In this PsySR Member Perspective, Mikhail Lyubansky offers a brief overview on how individuals can change institutions. Mikhail is part of the teaching faculty in the department of psychology at the University of Illinois, Champaign-Urbana, where he teaches Psychology of Race and Ethnicity, among other courses and writes about race and race relations. He can be reached at firstname.lastname@example.org.
Working in the field of race relations, I regularly attend a variety of talks, workshops, and other types of presentations about race and racism. It’s an incredibly rich and diverse area of scholarship and activism, and even after more than 10 years, I almost always learn something new. I also often leave somewhat unsatisfied--not because of anything that was said or done but because something I wanted was left out.
On the one hand, that’s just the nature of talks and workshops: it’s impossible to be all things to all people. On the other hand, I can’t help but observe that speakers often do a tremendous job of describing, illustrating, and researching the problem, whatever that problem might be, but rarely offer anything specific in the way of either response or prevention. This is the case despite the fact that the audience is often remarkably hungry for anything prescriptive.
This is not to say that there is a dearth of writing on how to work toward social change in general and racial justice in particular. To the contrary, entire books, not to mention countless websites, have been devoted to this topic. The purpose of this brief is to introduce the reader to a representative sampling of different methods and ideas for creating institutional (as opposed to individual) change, along with some personal observations. To facilitate action, each idea is framed as a prescription.
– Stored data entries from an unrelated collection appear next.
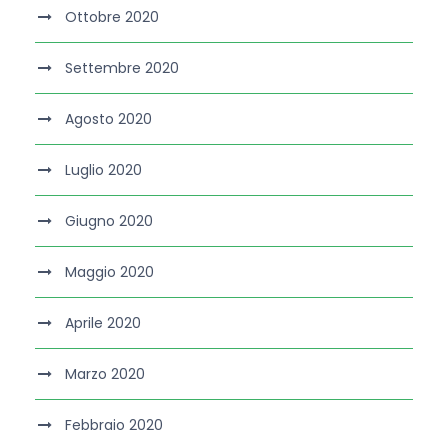
Ottobre 2020
Settembre 2020
Agosto 2020
Luglio 2020
Giugno 2020
Maggio 2020
Aprile 2020
Marzo 2020
Febbraio 2020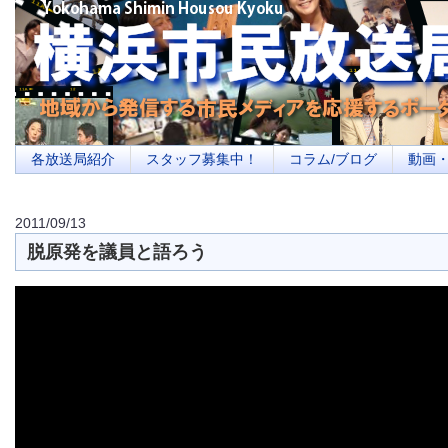
横浜の地域メディア、地域・市民・放送局・メディアを応援するポータルサイ
を目指します
各放送局紹介
スタッフ募集中！
コラム/ブログ
動画
2011/09/13
脱原発を議員と語ろう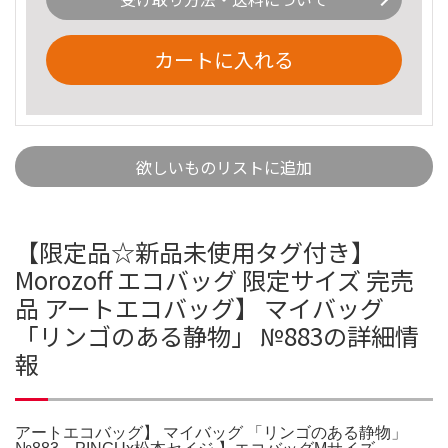
カートに入れる
欲しいものリストに追加
【限定品☆新品未使用タグ付き】
Morozoff エコバッグ 限定サイズ 完売
品 アートエコバッグ】 マイバッグ
「リンゴのある静物」 №883の詳細情
報
アートエコバッグ】 マイバッグ 「リンゴのある静物」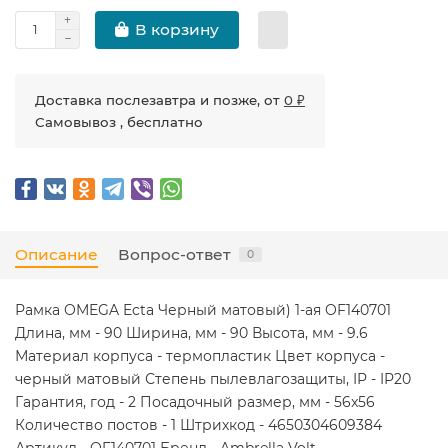
В корзину
Доставка послезавтра и позже, от
0 ₽
Самовывоз , бесплатно
Описание
Вопрос-ответ
0
Рамка OMEGA Ecta Черный матовый) 1-ая OF140701
Длина, мм - 90 Ширина, мм - 90 Высота, мм - 9.6
Материал корпуса - термопластик Цвет корпуса -
черный матовый Степень пылевлагозащиты, IP - IP20
Гарантия, год - 2 Посадочный размер, мм - 56x56
Количество постов - 1 Штрихкод - 4650304609384
Артикул - OF140701 Бренд - Ambrella Volt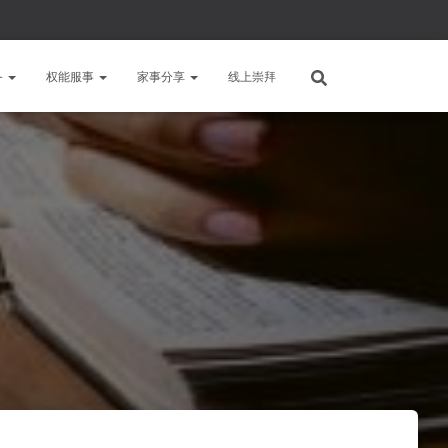
备
权能服事
家事分享
线上崇拜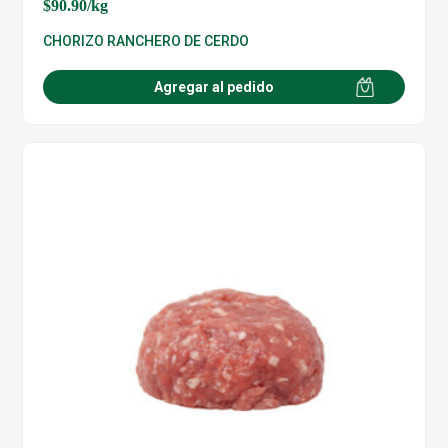
$
90.90
/kg
CHORIZO RANCHERO DE CERDO
Agregar al pedido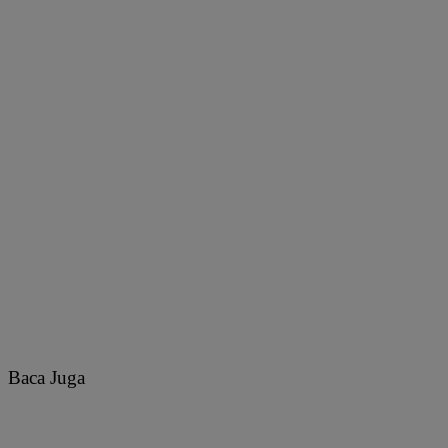
Baca Juga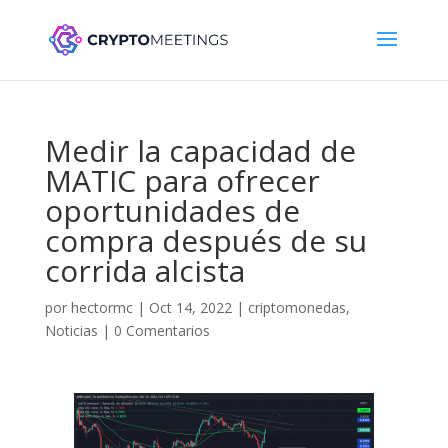
Medir la capacidad de
MATIC para ofrecer
oportunidades de
compra después de su
corrida alcista
por
hectormc
|
Oct 14, 2022
|
criptomonedas
,
Noticias
|
0 Comentarios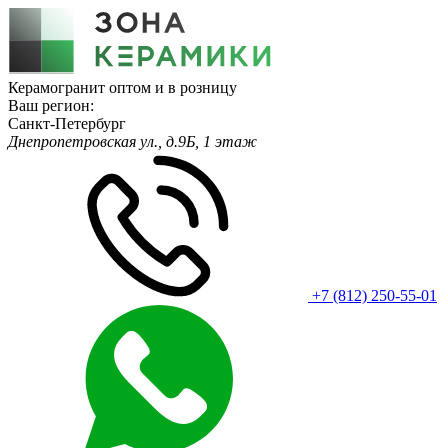
Керамогранит оптом и в розницу
Ваш регион:
Санкт-Петербург
Днепропетровская ул., д.9Б, 1 этаж
+7 (812) 250-55-01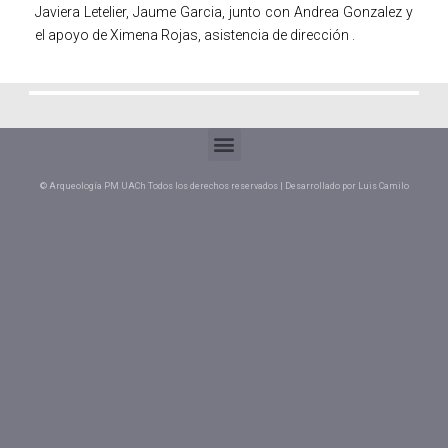
Javiera Letelier, Jaume Garcia, junto con Andrea Gonzalez y
el apoyo de Ximena Rojas, asistencia de dirección .
© Arqueología PM UACh Todos los derechos reservados | Desarrollado por Luis Camilo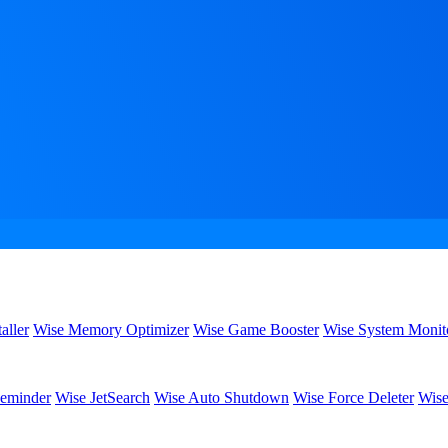
aller
Wise Memory Optimizer
Wise Game Booster
Wise System Monit
eminder
Wise JetSearch
Wise Auto Shutdown
Wise Force Deleter
Wise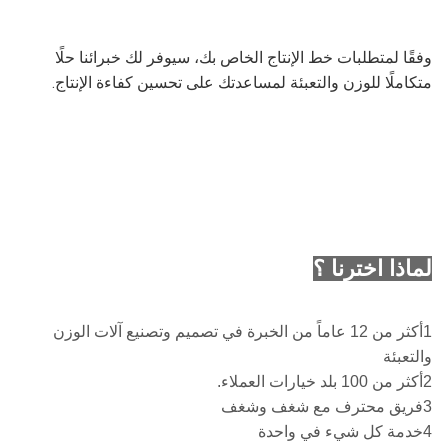
وفقًا لمتطلبات خط الإنتاج الخاص بك، سيوفر لك خبرائنا حلًا
متكاملًا للوزن والتعبئة لمساعدتك على تحسين كفاءة الإنتاج.
لماذا اخترنا ؟
1أكثر من 12 عاماً من الخبرة في تصميم وتصنيع آلات الوزن
والتعبئة
2أكثر من 100 بلد خيارات العملاء.
3فريق محترف مع شغف وشغف
4خدمة كل شيء في واحدة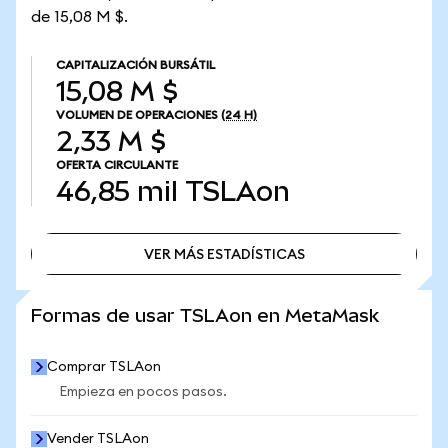
de 15,08 M $.
CAPITALIZACIÓN BURSÁTIL
15,08 M $
VOLUMEN DE OPERACIONES
(24 H)
2,33 M $
OFERTA CIRCULANTE
46,85 mil
TSLAon
VER MÁS ESTADÍSTICAS
VER MÁS ESTADÍSTICAS
Formas de usar TSLAon en MetaMask
Comprar TSLAon
Empieza en pocos pasos.
Vender TSLAon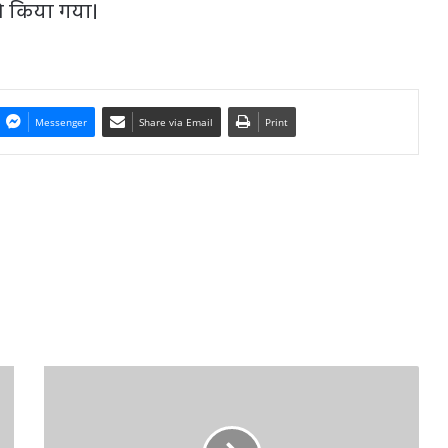
 किया गया।
Messenger
Share via Email
Print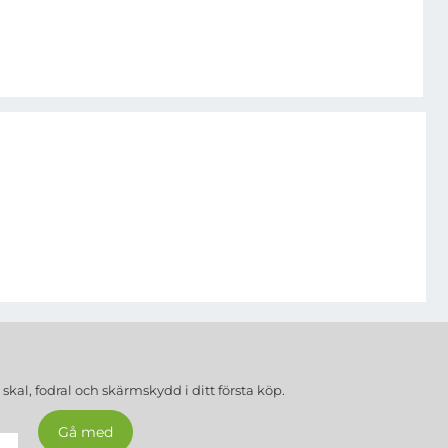
a
skal, fodral och skärmskydd
i ditt första köp.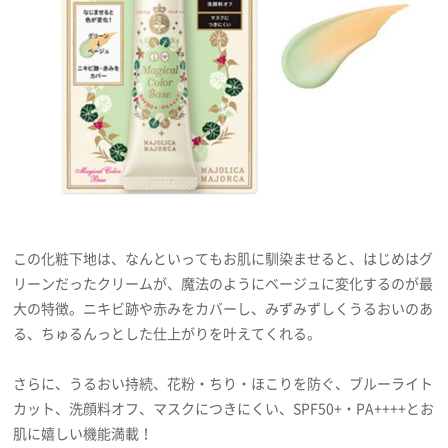
この化粧下地は、なんといってもお肌に馴染ませると、はじめはグ
リーンだったクリームが、魔法のようにベージュに変化するのが最
大の特徴。ニキビ跡や赤みをカバーし、みずみずしくうるおいのあ
る、ちゅるんっとした仕上がりを叶えてくれる。
さらに、うるおい持続、花粉・ちり・ほこりを防ぐ、ブルーライト
カット、洗顔料オフ、マスクにつきにくい、SPF50+・PA++++とお
肌に嬉しい機能満載！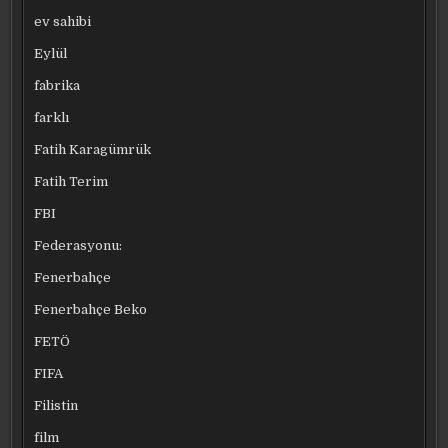
ev sahibi
Eylül
fabrika
farklı
Fatih Karagümrük
Fatih Terim
FBI
Federasyonu:
Fenerbahçe
Fenerbahçe Beko
FETÖ
FIFA
Filistin
film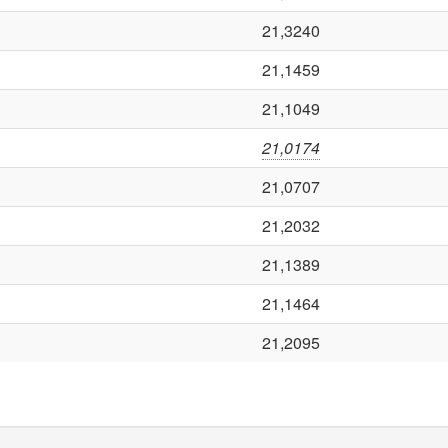
21,3240
21,1459
21,1049
21,0174
21,0707
21,2032
21,1389
21,1464
21,2095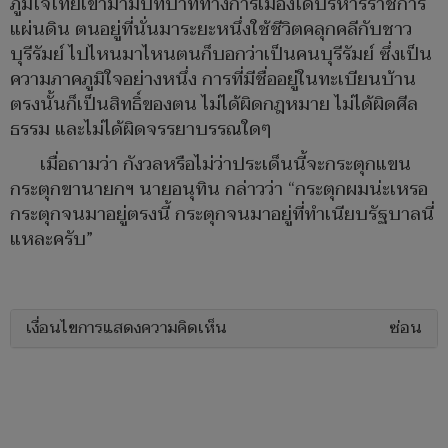
ภูมิใจไทยเข้ามามีบทบาททางการเมืองได้บริหารราชการ
แผ่นดิน ตนอยู่ที่นั่นมาระยะหนึ่งใช้ชีวิตคลุกคลีกับชาว
บุรีรัมย์ ไปไหนมาไหนตนก็บอกว่าเป็นคนบุรีรัมย์ ซึ่งเป็น
ความภาคภูมิใจอย่างหนึ่ง การที่มีชื่ออยู่ในทะเบียนบ้าน
ตรงนั้นก็เป็นสิทธิ์ของตน ไม่ได้ผิดกฎหมาย ไม่ได้ผิดศีล
ธรรม และไม่ได้ผิดจรรยาบรรณใดๆ
เมื่อถามว่า กังวลหรือไม่ว่าประเด็นนี้จะกระตุกแขน
กระตุกขานายกฯ นายอนุทิน กล่าวว่า “กระตุกผมน่ะเหรอ
กระตุกจนมาอยู่ตรงนี้ กระตุกจนมาอยู่ที่ทำเนียบรัฐบาลนี่
แหละครับ”
เงื่อนไขการแสดงความคิดเห็น
ซ่อน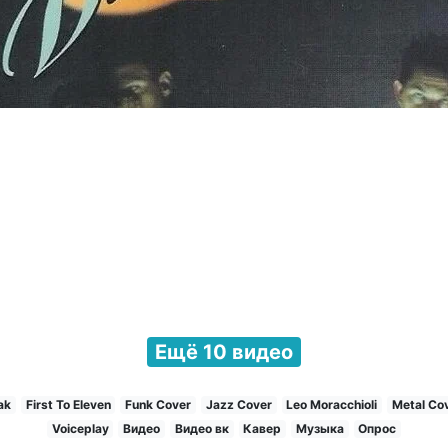
Ещё 10 видео
ak
First To Eleven
Funk Cover
Jazz Cover
Leo Moracchioli
Metal Co
Voiceplay
Видео
Видео вк
Кавер
Музыка
Опрос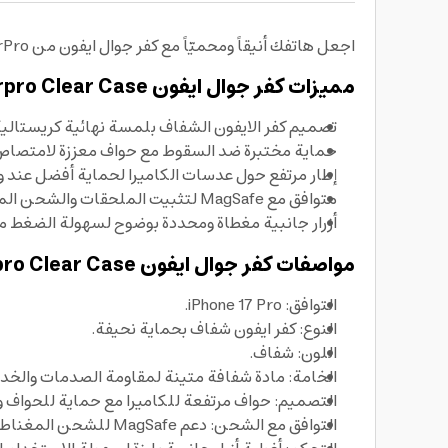
اجعل هاتفك أنيقاً ومحميّاً مع كفر جوال ايفون من ArmorPro بتصميم شفاف كريستالي وبنية نحيفة مختبرة للسقوط لتوفير حماية يومية دون زيادة في السماكة.
مميزات كفر جوال ايفون Armorpro Clear Case
تصميم كفر الايفون الشفاف بلمسة نهائية كريستالية 
حماية مختبرة ضد السقوط مع حواف معززة لامتصاص 
إطار مرتفع حول عدسات الكاميرا لحماية أفضل عند و
متوافق مع MagSafe لتثبيت الملحقات والشحن المغناطيسي بثبات.
أزرار جانبية مغطاة ومحددة بوضوح لسهولة الضغط م
مواصفات كفر جوال ايفون Armorpro Clear Case
التوافق: iPhone 17 Pro.
النوع: كفر ايفون شفاف بحماية نحيفة.
اللون: شفاف.
الخامة: مادة شفافة متينة لمقاومة الصدمات والخد
التصميم: حواف مرتفعة للكاميرا مع حماية للحواف وال
التوافق مع الشحن: دعم MagSafe للشحن المغناطيسي وتثبيت الإكسسوارات.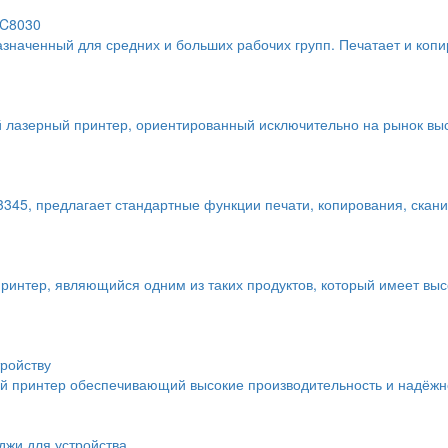
 C8030
наченный для средних и больших рабочих групп. Печатает и копир
 лазерный принтер, ориентированный исключительно на рынок выс
45, предлагает стандартные функции печати, копирования, скани
ринтер, являющийся одним из таких продуктов, который имеет вы
тройству
й принтер обеспечивающий высокие производительность и надёжн
джи для устройства.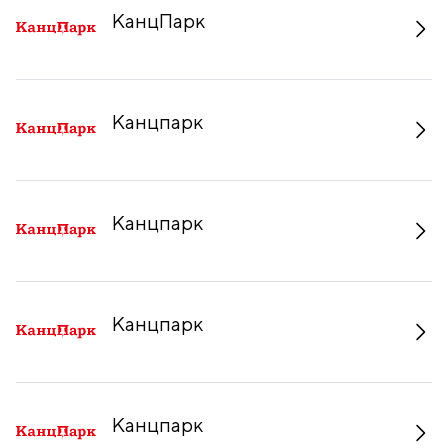
КанцПарк
Канцпарк
Канцпарк
Канцпарк
Канцпарк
1. Work within your sphere of influence. At the university where I currently work, there is a large system of fraternities and sororities that is almost entirely segregated. Many of the students in my Psychology of Race and Ethnicity class are part of this system. By the middle of the semester, they are likely to notice the racial segregation and lament (in their personal journals) that it exists. Yet, few feel sufficiently empowered to try to create change, even within their own fraternity or sorority. Social change may not come easy, but everyone has some influence, even students. For psychologists, possible spheres of influence include work colleagues, their field of specialization (e.g., psychotherapy), and of course any organizations they are a part of. Student spheres of influence may include classmates, teachers, school administrators, clubs and sports teams.
When we notice racial (or any other form of) injustice occurring within our sphere of influence, it is our responsibility to speak up, to label the injustice, to refuse to condone it, and, if possible, to suggest a way of redressing it--even if we are not personally affected by it, even if we derive personal benefit from it. But there are other ways to exert influence besides confronting specific acts of racial micro-aggression. We can encourage organizations or subgroups within our sphere of influence to engage in a process of self-examination in regard to racial climate. Who gets hired? Who gets promoted? On what basis are these decisions made? Does the decision-making process tend to benefit some racial groups over others? Or, in the specific case of a fraternity or sorority on campus, do we want to have a racially diverse organization, and if we do, what are we actively doing to make it an attractive option for students of color?
2. Before coming up with a solution, make sure you identify the right problem. Who decides? There is no single appropriate answer to this question, but in the context of racial issues, people of color should have a say on the agenda and not only have a voice but also veto power over proposed solutions. While this may seem obvious, in a plenary session of the 2007 APA convention, members of the women’s committee of the Society for Community Research and Action (SCRA) publicly enacted a number of ways in which members of marginalized groups get silenced, sometimes by well meaning and well intentioned colleagues and professionals who thought that they already knew what members of the marginalized group needed and wanted.
3. Become an ally to members of an oppressed out-group. There are many talented, progressive, and creative individuals and groups of individuals among oppressed groups that are working toward racial justice. Local chapters of the NAACP, the Urban League, and many other organizations may already have an infrastructure to deal with the specific problems that concern you. Becoming an ally not only reduces redundancy but builds alliances and bridges and models inter-group dialogue and cooperation for the community.
4. Take initiative but maintain accountability. Remember what the road to hell is paved with. It is unfortunately the case that many well intentioned people have done considerable harm in an attempt to be helpful. As just one possible example, advocating a color-blind approach is considered undesirable (even racist!) by many people of color who feel that such an approach fails to recognize essential parts of their humanity and individuality. Initiative is important, but if we’re trying to help a community we are not ourselves part of, we need to be sure to check in with that community’s leaders and representative members.
5. Find allies within your own group. Toward the end of the documentary film The Color of Fear, Hugh, a Latino male tells David, his newly motivated White ally that unless he finds other white people to join him in doing anti-racism work, he will eventually stop doing it. Anti-racism work is challenging on many levels. For one, the system is so entrenched that change is hard to come by. For another, the work is emotionally taxing, as many people have considerable emotional (and financial) incentive to maintain the status quo. In-group allies support us when we need it and inspire us to keep at it.